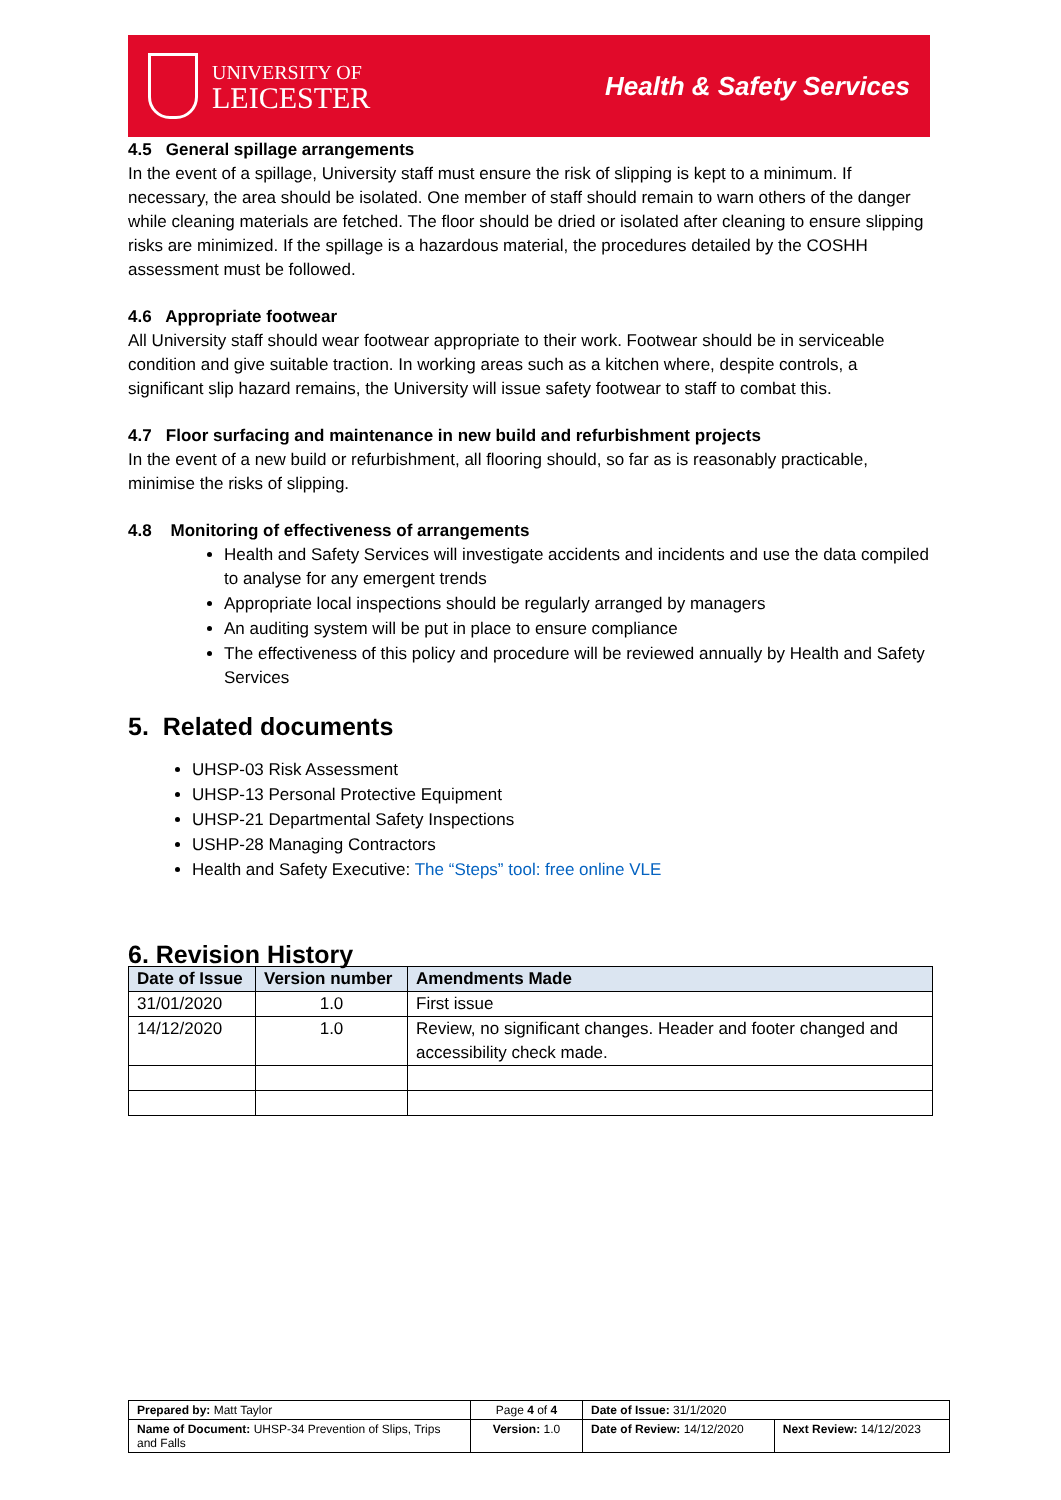UNIVERSITY OF
LEICESTER
Health & Safety Services
4.5 General spillage arrangements
In the event of a spillage, University staff must ensure the risk of slipping is kept to a minimum. If necessary, the area should be isolated. One member of staff should remain to warn others of the danger while cleaning materials are fetched. The floor should be dried or isolated after cleaning to ensure slipping risks are minimized. If the spillage is a hazardous material, the procedures detailed by the COSHH assessment must be followed.
4.6 Appropriate footwear
All University staff should wear footwear appropriate to their work. Footwear should be in serviceable condition and give suitable traction. In working areas such as a kitchen where, despite controls, a significant slip hazard remains, the University will issue safety footwear to staff to combat this.
4.7 Floor surfacing and maintenance in new build and refurbishment projects
In the event of a new build or refurbishment, all flooring should, so far as is reasonably practicable, minimise the risks of slipping.
4.8 Monitoring of effectiveness of arrangements
Health and Safety Services will investigate accidents and incidents and use the data compiled to analyse for any emergent trends
Appropriate local inspections should be regularly arranged by managers
An auditing system will be put in place to ensure compliance
The effectiveness of this policy and procedure will be reviewed annually by Health and Safety Services
5. Related documents
UHSP-03 Risk Assessment
UHSP-13 Personal Protective Equipment
UHSP-21 Departmental Safety Inspections
USHP-28 Managing Contractors
Health and Safety Executive: The “Steps” tool: free online VLE
6. Revision History
| Date of Issue | Version number | Amendments Made |
| --- | --- | --- |
| 31/01/2020 | 1.0 | First issue |
| 14/12/2020 | 1.0 | Review, no significant changes. Header and footer changed and accessibility check made. |
| Prepared by: Matt Taylor | Page 4 of 4 | Date of Issue: 31/1/2020 | |
| Name of Document: UHSP-34 Prevention of Slips, Trips and Falls | Version: 1.0 | Date of Review: 14/12/2020 | Next Review: 14/12/2023 |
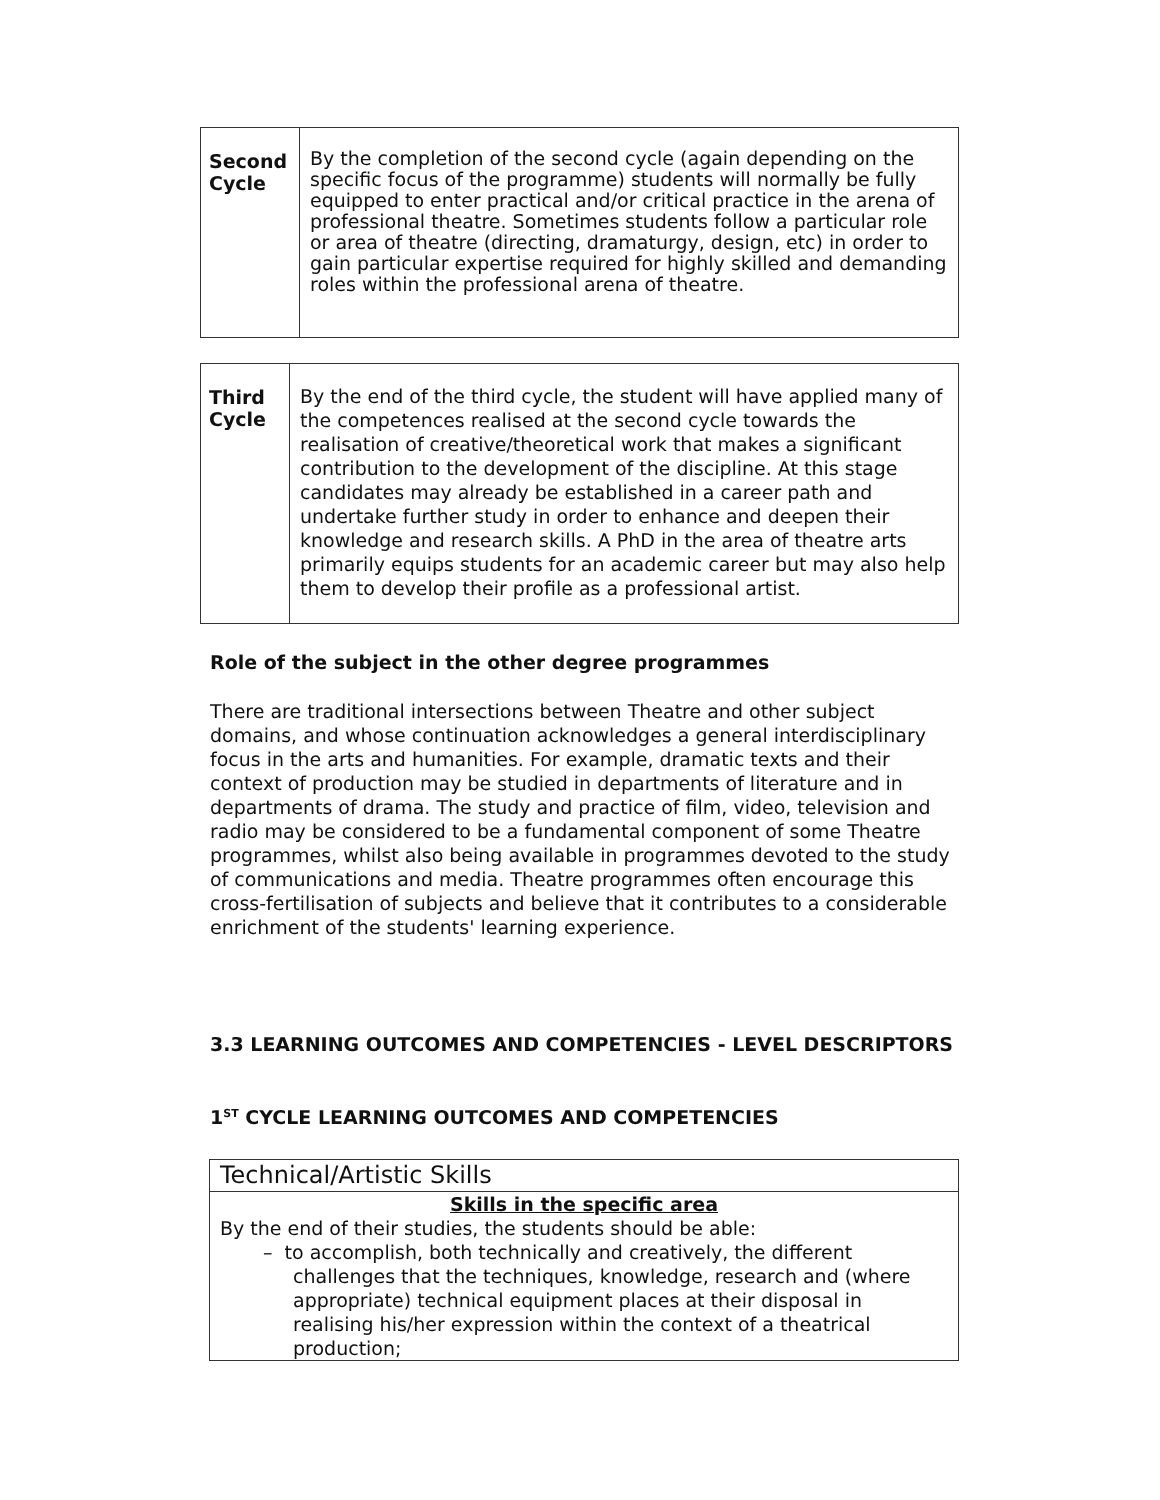| Second Cycle | By the completion of the second cycle (again depending on the specific focus of the programme) students will normally be fully equipped to enter practical and/or critical practice in the arena of professional theatre. Sometimes students follow a particular role or area of theatre (directing, dramaturgy, design, etc) in order to gain particular expertise required for highly skilled and demanding roles within the professional arena of theatre. |
| Third Cycle | By the end of the third cycle, the student will have applied many of the competences realised at the second cycle towards the realisation of creative/theoretical work that makes a significant contribution to the development of the discipline. At this stage candidates may already be established in a career path and undertake further study in order to enhance and deepen their knowledge and research skills. A PhD in the area of theatre arts primarily equips students for an academic career but may also help them to develop their profile as a professional artist. |
Role of the subject in the other degree programmes
There are traditional intersections between Theatre and other subject domains, and whose continuation acknowledges a general interdisciplinary focus in the arts and humanities. For example, dramatic texts and their context of production may be studied in departments of literature and in departments of drama. The study and practice of film, video, television and radio may be considered to be a fundamental component of some Theatre programmes, whilst also being available in programmes devoted to the study of communications and media. Theatre programmes often encourage this cross-fertilisation of subjects and believe that it contributes to a considerable enrichment of the students' learning experience.
3.3 LEARNING OUTCOMES AND COMPETENCIES - LEVEL DESCRIPTORS
1<sup>ST</sup> CYCLE LEARNING OUTCOMES AND COMPETENCIES
| Technical/Artistic Skills |
| Skills in the specific area By the end of their studies, the students should be able: – to accomplish, both technically and creatively, the different challenges that the techniques, knowledge, research and (where appropriate) technical equipment places at their disposal in realising his/her expression within the context of a theatrical production; |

===

### [Exercise description]
Working from the data above, extract solely the lines from the one containing "USHP-28 Managing Contractors" through the one containing "Review: 14/12/2023 |", exactly as they appear, both included.

### [Response area]
USHP-28 Managing Contractors
Health and Safety Executive: The “Steps” tool: free online VLE
6. Revision History
| Date of Issue | Version number | Amendments Made |
| --- | --- | --- |
| 31/01/2020 | 1.0 | First issue |
| 14/12/2020 | 1.0 | Review, no significant changes. Header and footer changed and accessibility check made. |
| Prepared by: Matt Taylor | Page 4 of 4 | Date of Issue: 31/1/2020 | |
| Name of Document: UHSP-34 Prevention of Slips, Trips and Falls | Version: 1.0 | Date of Review: 14/12/2020 | Next Review: 14/12/2023 |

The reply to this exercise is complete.